- _PROBLEM_
Each entry must be given again exactly; images do not belong in the copy.

- _GIVEN RECORDS_
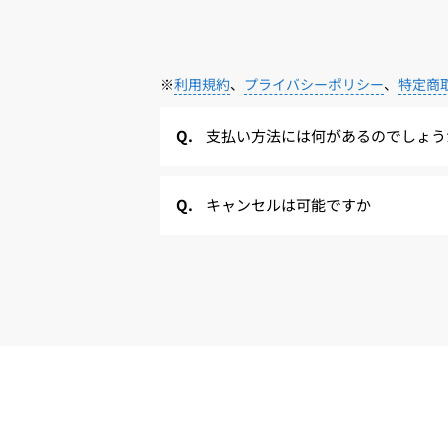
※
利用規約
、
プライバシーポリシー
、
特定商
支払い方法には何があるのでしょう
キャンセルは可能ですか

- _EXERCISE RESULT_
※
利用規約
、
プライバシーポリシー
、
特定商
支払い方法には何があるのでしょう
キャンセルは可能ですか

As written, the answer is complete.